I started to reply, then went and read the protocol, then removed my reply and started rewriting. 
So, if I understand correctly the Index contains every files, and every file contains a Version index which contains in turn all the versions which all of the nodes see of a given file, but these versions are independently sequenced, so there is no way to tell which was before any other one.
(If there’s a new connection does it result a new Index to be received? Does it simply override the previous one in case of different values? I mean cases like having two clusters with no connection to one another, and I connect them together.)
I see no sign in the protocol to try to syncronise time and no requirement of ntp sync, so I guess nodes may use any wild time settings they like. (It’s weird that not even ClusterConfig tries to get info about that.) The only time I see is modified_s (and there is a possibly typo in the document about it, it’s mistyped as “modified_ns”, I have sent a PR) but that seems to be whatever local time the node believes in.
Is there any assurement that all nodes see the same Version list? How do they decide which is last? When I Request block1 of the file which do I expect to get from the Versions list? (Or maybe the Version Value is a globally enforced sequence? If not, how to tell which happened last? If yes, then we have a global enforced order?)

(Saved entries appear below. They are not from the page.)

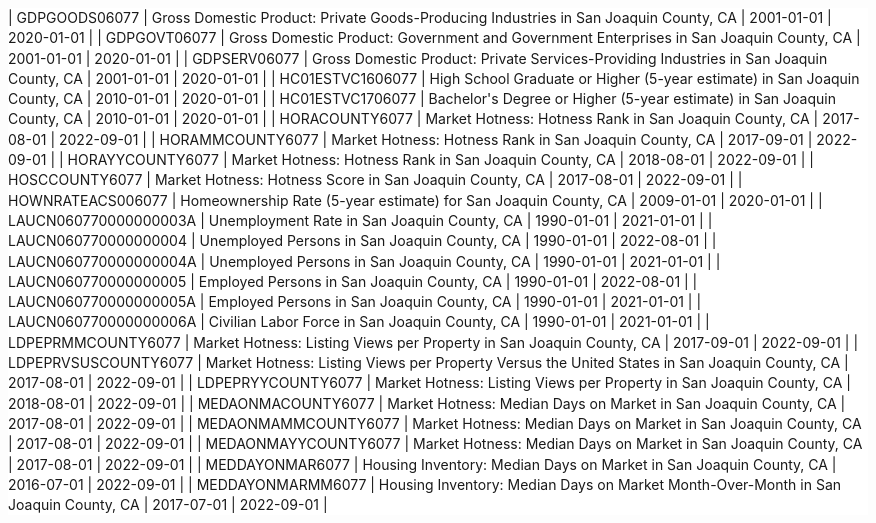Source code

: | GDPGOODS06077             | Gross Domestic Product: Private Goods-Producing Industries in San Joaquin County, CA                                                                                            | 2001-01-01          | 2020-01-01        |
| GDPGOVT06077              | Gross Domestic Product: Government and Government Enterprises in San Joaquin County, CA                                                                                         | 2001-01-01          | 2020-01-01        |
| GDPSERV06077              | Gross Domestic Product: Private Services-Providing Industries in San Joaquin County, CA                                                                                         | 2001-01-01          | 2020-01-01        |
| HC01ESTVC1606077          | High School Graduate or Higher (5-year estimate) in San Joaquin County, CA                                                                                                      | 2010-01-01          | 2020-01-01        |
| HC01ESTVC1706077          | Bachelor's Degree or Higher (5-year estimate) in San Joaquin County, CA                                                                                                         | 2010-01-01          | 2020-01-01        |
| HORACOUNTY6077            | Market Hotness: Hotness Rank in San Joaquin County, CA                                                                                                                          | 2017-08-01          | 2022-09-01        |
| HORAMMCOUNTY6077          | Market Hotness: Hotness Rank in San Joaquin County, CA                                                                                                                          | 2017-09-01          | 2022-09-01        |
| HORAYYCOUNTY6077          | Market Hotness: Hotness Rank in San Joaquin County, CA                                                                                                                          | 2018-08-01          | 2022-09-01        |
| HOSCCOUNTY6077            | Market Hotness: Hotness Score in San Joaquin County, CA                                                                                                                         | 2017-08-01          | 2022-09-01        |
| HOWNRATEACS006077         | Homeownership Rate (5-year estimate) for San Joaquin County, CA                                                                                                                 | 2009-01-01          | 2020-01-01        |
| LAUCN060770000000003A     | Unemployment Rate in San Joaquin County, CA                                                                                                                                     | 1990-01-01          | 2021-01-01        |
| LAUCN060770000000004      | Unemployed Persons in San Joaquin County, CA                                                                                                                                    | 1990-01-01          | 2022-08-01        |
| LAUCN060770000000004A     | Unemployed Persons in San Joaquin County, CA                                                                                                                                    | 1990-01-01          | 2021-01-01        |
| LAUCN060770000000005      | Employed Persons in San Joaquin County, CA                                                                                                                                      | 1990-01-01          | 2022-08-01        |
| LAUCN060770000000005A     | Employed Persons in San Joaquin County, CA                                                                                                                                      | 1990-01-01          | 2021-01-01        |
| LAUCN060770000000006A     | Civilian Labor Force in San Joaquin County, CA                                                                                                                                  | 1990-01-01          | 2021-01-01        |
| LDPEPRMMCOUNTY6077        | Market Hotness: Listing Views per Property in San Joaquin County, CA                                                                                                            | 2017-09-01          | 2022-09-01        |
| LDPEPRVSUSCOUNTY6077      | Market Hotness: Listing Views per Property Versus the United States in San Joaquin County, CA                                                                                   | 2017-08-01          | 2022-09-01        |
| LDPEPRYYCOUNTY6077        | Market Hotness: Listing Views per Property in San Joaquin County, CA                                                                                                            | 2018-08-01          | 2022-09-01        |
| MEDAONMACOUNTY6077        | Market Hotness: Median Days on Market in San Joaquin County, CA                                                                                                                 | 2017-08-01          | 2022-09-01        |
| MEDAONMAMMCOUNTY6077      | Market Hotness: Median Days on Market in San Joaquin County, CA                                                                                                                 | 2017-08-01          | 2022-09-01        |
| MEDAONMAYYCOUNTY6077      | Market Hotness: Median Days on Market in San Joaquin County, CA                                                                                                                 | 2017-08-01          | 2022-09-01        |
| MEDDAYONMAR6077           | Housing Inventory: Median Days on Market in San Joaquin County, CA                                                                                                              | 2016-07-01          | 2022-09-01        |
| MEDDAYONMARMM6077         | Housing Inventory: Median Days on Market Month-Over-Month in San Joaquin County, CA                                                                                             | 2017-07-01          | 2022-09-01        |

So, basically, audit log contains the last action on the file as one of any of those modifications which were not yet received by the given node for the given file (so it’s quite possible that there were plenty of actions on the file which are lost because they were not received either but only [random] one of those can be received), but on the record it is the real originator of the last change (where “last” means the one we received labeled as “last”, independent of the real sequence of time of the actions), and not any of the relays.
And if I understand correctly there is no sign of conflicts and conflict resolution throughout the protocol, apart from the filenames created by failed resolutions, so there’s no way to el whether a file was really updated or just a result of a conflict resolution. It is important when a file gets screwed up and you look for the one to blame - it is quite possible then that the one on the audit trail was simply doing automatic conflict resolution.